I’ve documented my disdain for using ‘deep learning as a hammer looking for nails in every corner’ in few other entries on this blog. Taking a less cynical and acerbic view, I want to focus on when deep learning can be a good starting point and when it is not useful as starting point.
First to clarify bit of terminology. Deep learning is a catch-all term used in popular data science these days. But we must separate out what this term encompases. It covers the following broad ideas,
- Novel neural network architectures tailored for specific applications (example: LSTMs in language)
- Innovations at algorithmic (example: adam optimizer) and component (example: GELU non-linearity) level for improving performance of optimization algorithms which find weights for neural network.
- Engineering discipline which tries to solve for problems in 1-2 at hardware (GPUs and TPUs) and coding abstractions (example: auto-grad, libraries) level.
This post is focussed on (1).
When Deep Learning is a Bad Choice
- If the base representation of your data as seen by a computer and by a human is almost the same.
- When the data consists of mostly heterogeneous pieces of information.
For example, consider problem of predicting whether a customer will default on a loan or not. The data will be a mix of demographics, details about the product offering (interest rates, amount), customer’s repayment history with same bank and so on. Most of the columns in such a dataset are measured on different scale and they represent completely different things. For such problems, human beings cannot spot decision rules or features just by looking at data. I’ve found that random-forest and gradient boosting methods often give respectable and easy to use start on such problem. Note that I’m not arguing that random forest will always outperform carefully tuned neural network applied to such problems. Rather, I’m saying that random-forest kind of algorithms are safe choice which will give you good accuracy without much effort. Only after you’ve established a good baseline with RFs and you are convinced that the baseline is absolute disaster should you consider other ideas like deep learning. Deep learning may come into picture when your feature engineering can’t keep up with evolution of problem complexity. Check out this post on fraud detection at Lyft for one example
When Deep Learning is a Good Choice
- If base representation of your data as seen by a computer and by a human is radically different.

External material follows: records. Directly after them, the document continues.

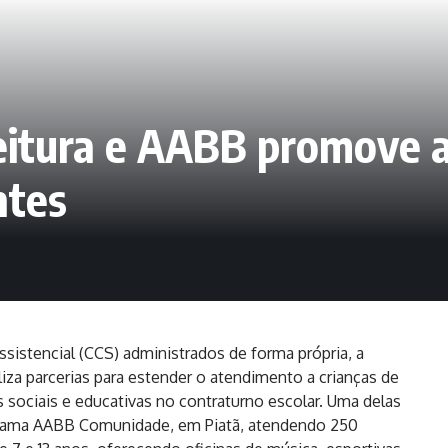
feitura e AABB promove a
ntes
sistencial (CCS) administrados de forma própria, a
a parcerias para estender o atendimento a crianças de
 sociais e educativas no contraturno escolar. Uma delas
rama AABB Comunidade, em Piatã, atendendo 250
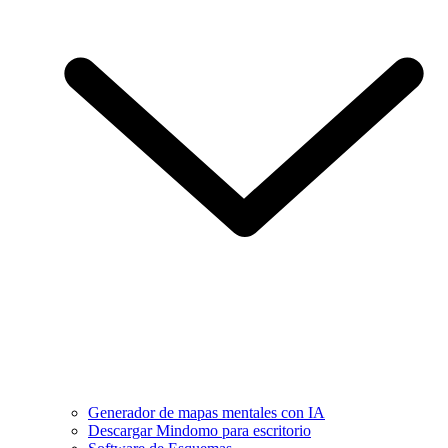
Generador de mapas mentales con IA
Descargar Mindomo para escritorio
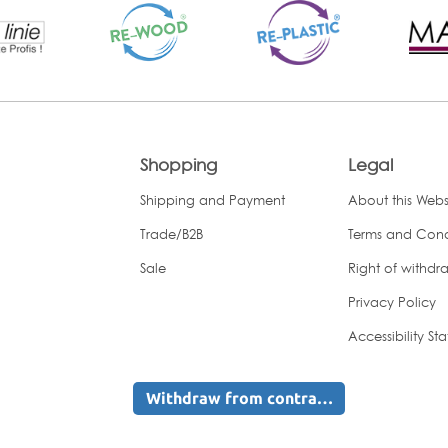
Shopping
Legal
Shipping and Payment
About this Webs
Trade/B2B
Terms and Cond
Sale
Right of withdr
Privacy Policy
Accessibility St
Withdraw from contract here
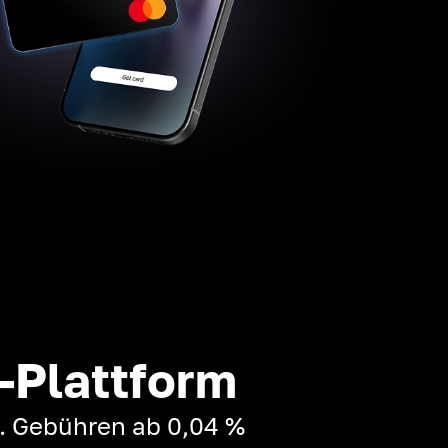
-Plattform
t. Gebühren ab 0,04 %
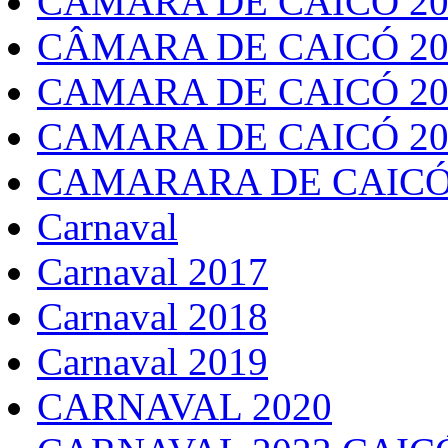
CÂMARA DE CAICÓ 20
CÂMARA DE CAICÓ 20
CAMARA DE CAICÓ 20
CAMARA DE CAICÓ 20
CAMARARA DE CAICÓ
Carnaval
Carnaval 2017
Carnaval 2018
Carnaval 2019
CARNAVAL 2020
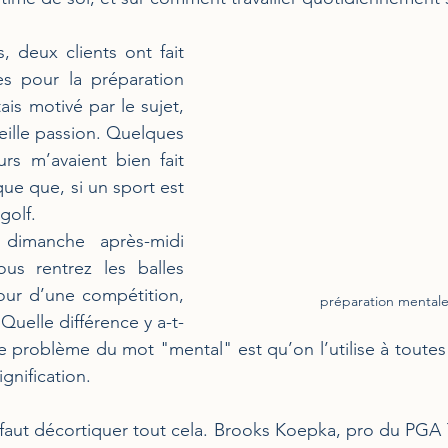
, deux clients ont fait 
s pour la préparation 
ais motivé par le sujet, 
eille passion. Quelques 
rs m’avaient bien fait 
e que, si un sport est 
golf.
 dimanche après-midi 
us rentrez les balles 
jour d’une compétition, 
préparation mentale
Quelle différence y a-t-
le problème du mot "mental" est qu’on l’utilise à toutes 
ignification.
faut décortiquer tout cela. Brooks Koepka, pro du PGA 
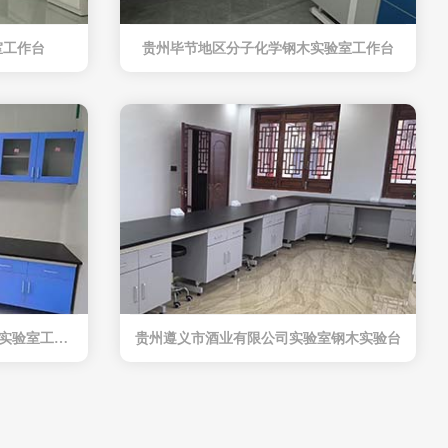
室工作台
贵州毕节地区分子化学钢木实验室工作台
贵州六盘水市分子化学有限公司实验室工作台
贵州遵义市酒业有限公司实验室钢木实验台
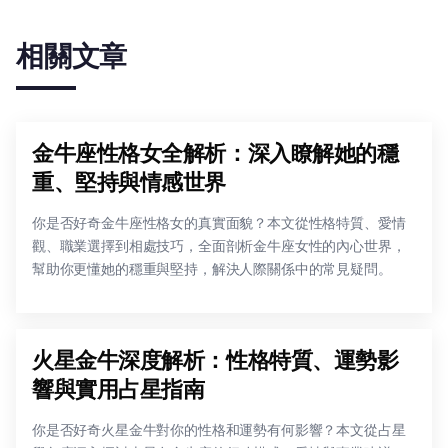
相關文章
金牛座性格女全解析：深入瞭解她的穩
重、堅持與情感世界
你是否好奇金牛座性格女的真實面貌？本文從性格特質、愛情
觀、職業選擇到相處技巧，全面剖析金牛座女性的內心世界，
幫助你更懂她的穩重與堅持，解決人際關係中的常見疑問。
火星金牛深度解析：性格特質、運勢影
響與實用占星指南
你是否好奇火星金牛對你的性格和運勢有何影響？本文從占星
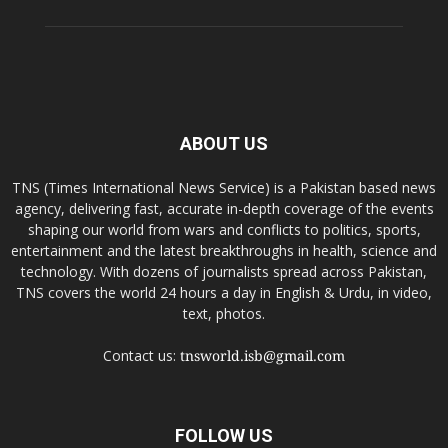
ABOUT US
TNS (Times International News Service) is a Pakistan based news
agency, delivering fast, accurate in-depth coverage of the events
shaping our world from wars and conflicts to politics, sports,
entertainment and the latest breakthroughs in health, science and
technology. With dozens of journalists spread across Pakistan,
TNS covers the world 24 hours a day in English & Urdu, in video,
text, photos.
Contact us:
tnsworld.isb@gmail.com
FOLLOW US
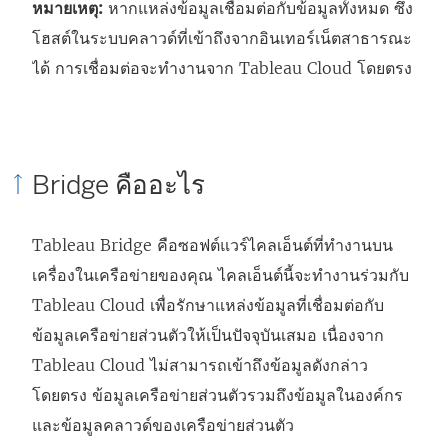
หมายเหตุ:
หากแหล่งข้อมูลเชื่อมต่อกับข้อมูลทั้งหมด ซึ่ง
โฮสต์ในระบบคลาวด์ที่เข้าถึงจากอินเทอร์เน็ตสาธารณะ
ได้ การเชื่อมต่อจะทำงานจาก
Tableau Cloud
โดยตรง
Bridge คืออะไร
Tableau Bridge คือซอฟต์แวร์ไคลเอ็นต์ที่ทำงานบน
เครื่องในเครือข่ายของคุณ ไคลเอ็นต์นี้จะทำงานร่วมกับ
Tableau Cloud
เพื่อรักษาแหล่งข้อมูลที่เชื่อมต่อกับ
ข้อมูลเครือข่ายส่วนตัวให้เป็นปัจจุบันเสมอ เนื่องจาก
Tableau Cloud
ไม่สามารถเข้าถึงข้อมูลดังกล่าว
โดยตรง ข้อมูลเครือข่ายส่วนตัวรวมถึงข้อมูลในองค์กร
และข้อมูลคลาวด์ของเครือข่ายส่วนตัว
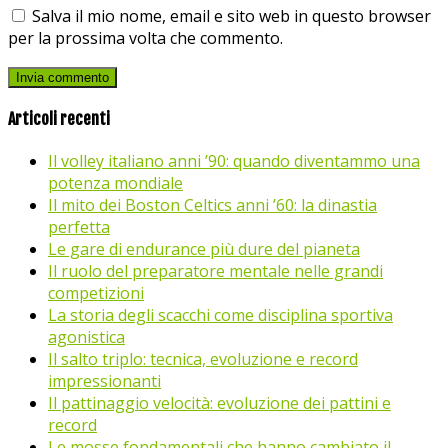
Salva il mio nome, email e sito web in questo browser
per la prossima volta che commento.
Articoli recenti
Il volley italiano anni ’90: quando diventammo una
potenza mondiale
Il mito dei Boston Celtics anni ’60: la dinastia
perfetta
Le gare di endurance più dure del pianeta
Il ruolo del preparatore mentale nelle grandi
competizioni
La storia degli scacchi come disciplina sportiva
agonistica
Il salto triplo: tecnica, evoluzione e record
impressionanti
Il pattinaggio velocità: evoluzione dei pattini e
record
Le mosse fondamentali che hanno cambiato il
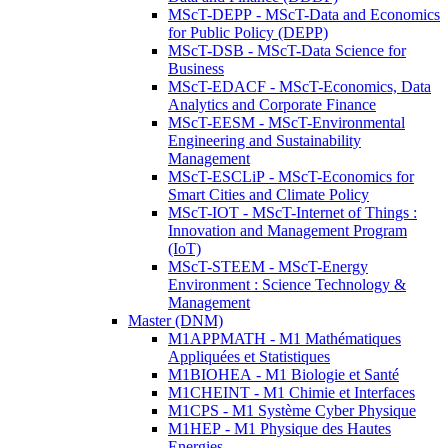
MScT-DEPP - MScT-Data and Economics
for Public Policy (DEPP)
MScT-DSB - MScT-Data Science for
Business
MScT-EDACF - MScT-Economics, Data
Analytics and Corporate Finance
MScT-EESM - MScT-Environmental
Engineering and Sustainability
Management
MScT-ESCLiP - MScT-Economics for
Smart Cities and Climate Policy
MScT-IOT - MScT-Internet of Things :
Innovation and Management Program
(IoT)
MScT-STEEM - MScT-Energy
Environment : Science Technology &
Management
Master (DNM)
M1APPMATH - M1 Mathématiques
Appliquées et Statistiques
M1BIOHEA - M1 Biologie et Santé
M1CHEINT - M1 Chimie et Interfaces
M1CPS - M1 Système Cyber Physique
M1HEP - M1 Physique des Hautes
Energies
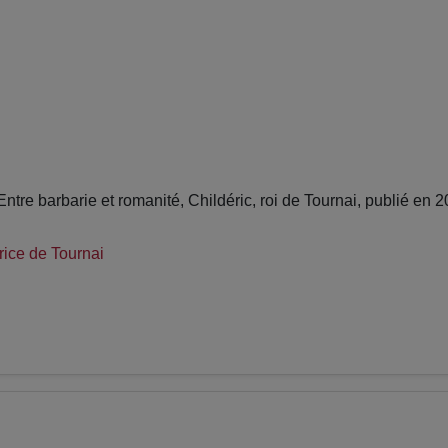
re barbarie et romanité, Childéric, roi de Tournai, publié en 
rice de Tournai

- Data consists mostly of homogeneous pieces of information.
Consider images, a five year old child can routinely distinguish between a cat and a dog image. On the other hand, a computer only sees bunch of pixels. The gap between representation and features is too large. Also, the data is homogeneous: everything is an integer value representing intensity at pixel. Similarly, language applications. To the computer, the base representation is just a sequence of unicodes. But we human beings can quickly see patterns, meanings. Again the data is homogeneous (sequence of integers representing unicode points) and gap between representation of information and meaning of information is too large. In such applications, you effectively want the computer to learn to represent knowledge (for a limited domain) first, the classification model is secondary. Deep learning seems to be excelling at such applications. There are few people who infact refer to deep learning as representation learning.
Hopefully, this post gives a good thumb rule on applying deep learning.